After almost 5 years of submission wrestling, somebody opened a BJJ school close to me.  I had an excellent time at my first class, so I joined.  Finally got to go to a BJJ school, not mma.


----------



## Steve (Jan 20, 2010)

thaistyle said:


> After almost 5 years of submission wrestling, somebody opened a BJJ school close to me. I had an excellent time at my first class, so I joined. Finally got to go to a BJJ school, not mma.

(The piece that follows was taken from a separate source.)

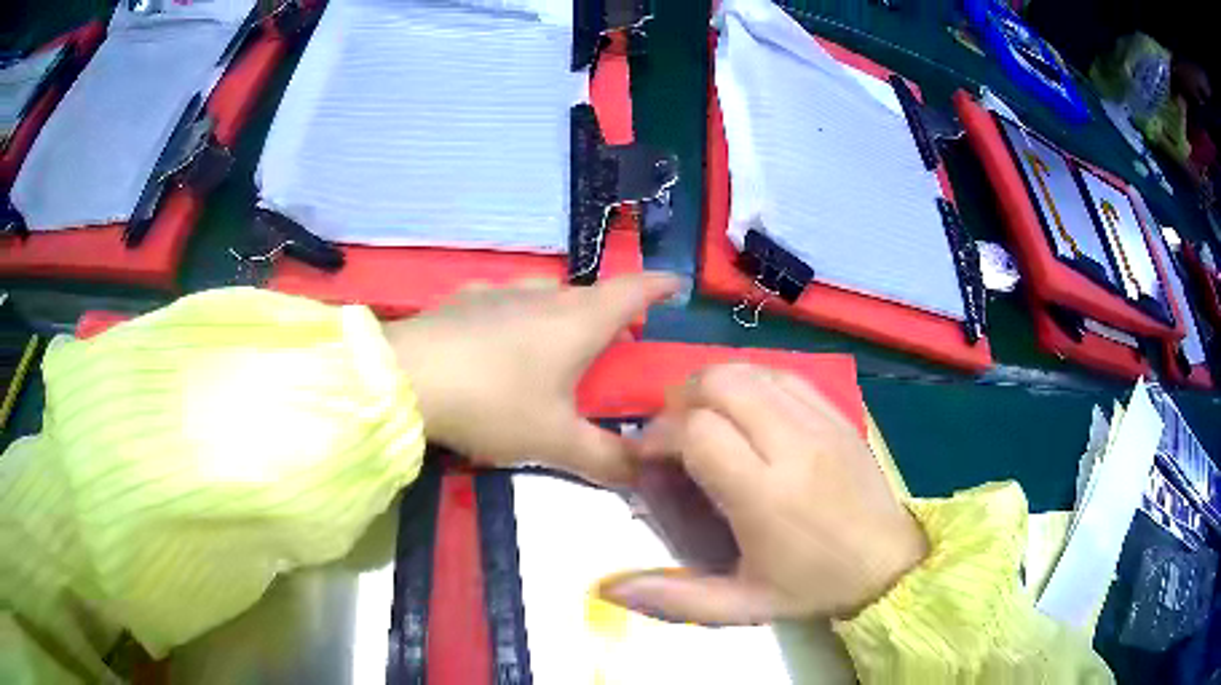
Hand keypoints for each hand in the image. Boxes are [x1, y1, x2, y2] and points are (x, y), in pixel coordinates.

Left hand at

Sounds great.  Which school?


----------



## thaistyle (Jan 20, 2010)

The Clinch Grappling Center.  The instructor is a brown belt under Jean Jacques Machado.


----------



## teekin (Jan 21, 2010)

So much fun ! 2 words . . . Gi Chokes. You're going to love these. Have fun and keep posting. :ultracool
lori


----------



## Steve (Jan 21, 2010)

thaistyle said:


> The Clinch Grappling Center. The instructor is a brown belt under Jean Jacques Machado.

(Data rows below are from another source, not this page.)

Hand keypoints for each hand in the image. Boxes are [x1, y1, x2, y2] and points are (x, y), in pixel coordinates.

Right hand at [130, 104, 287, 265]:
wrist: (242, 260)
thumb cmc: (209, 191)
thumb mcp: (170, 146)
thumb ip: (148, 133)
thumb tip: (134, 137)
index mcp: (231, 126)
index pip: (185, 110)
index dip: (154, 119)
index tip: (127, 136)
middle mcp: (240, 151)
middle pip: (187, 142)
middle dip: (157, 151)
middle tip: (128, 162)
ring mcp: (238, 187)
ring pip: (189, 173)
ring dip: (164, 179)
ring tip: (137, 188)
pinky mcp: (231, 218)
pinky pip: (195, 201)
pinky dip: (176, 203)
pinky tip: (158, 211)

That's very cool.  Good luck.  I've seen some of JJ Machado's online training and it's top tier.


----------



## terryl965 (Jan 21, 2010)

Sounds great have fun and enjoy.


----------



## thaistyle (Jan 27, 2010)

Turns out, the school just opened in June.  So all of the students are white belts.  The most senior student has been there for 4-5 months.  The instructor likes the fact that I have past experience.  I have rolled with him a few times.  He's good!  I'm having a blast.  The classes are awesome!!!


----------



## JuijitsuDummy (May 28, 2010)

thaistyle said:


> Turns out, the school just opened in June.  So all of the students are white belts.  The most senior student has been there for 4-5 months.  The instructor likes the fact that I have past experience.  I have rolled with him a few times.  He's good!  I'm having a blast.  The classes are awesome!!!



That is great!

Seems like you are really having a BLAST.

Nothing beats a good instructor.


----------